• Dataset records:
+++
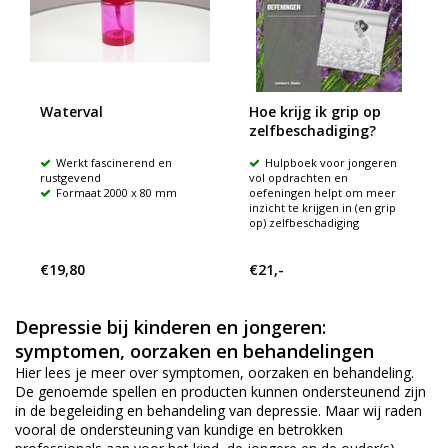
Waterval
Hoe krijg ik grip op
zelfbeschadiging?
Werkt fascinerend en
Hulpboek voor jongeren
rustgevend
vol opdrachten en
Formaat 2000 x 80 mm
oefeningen helpt om meer
inzicht te krijgen in (en grip
op) zelfbeschadiging
€19,80
€21,-
Depressie bij kinderen en jongeren:
symptomen, oorzaken en behandelingen
Hier lees je meer over symptomen, oorzaken en behandeling.
De genoemde spellen en producten kunnen ondersteunend zijn
in de begeleiding en behandeling van depressie. Maar wij raden
vooral de ondersteuning van kundige en betrokken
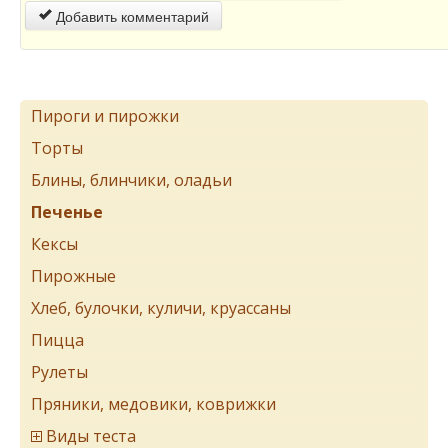
Добавить комментарий
Пироги и пирожки
Торты
Блины, блинчики, оладьи
Печенье
Кексы
Пирожные
Хлеб, булочки, куличи, круассаны
Пицца
Рулеты
Пряники, медовики, коврижки
Виды теста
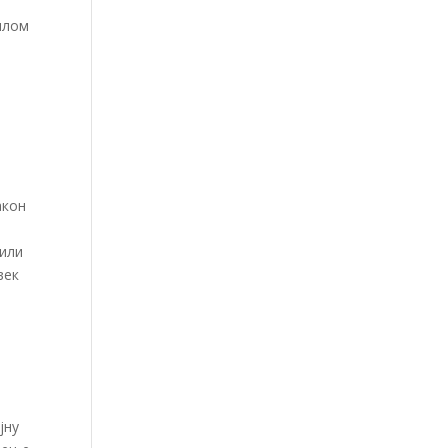
илом
акон
чили
век
јну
+++
• Task to carry out:
In the entries above, find each line with the word "symptomen" and copy it.

• Response for this exercise:
symptomen, oorzaken en behandelingen
Hier lees je meer over symptomen, oorzaken en behandeling.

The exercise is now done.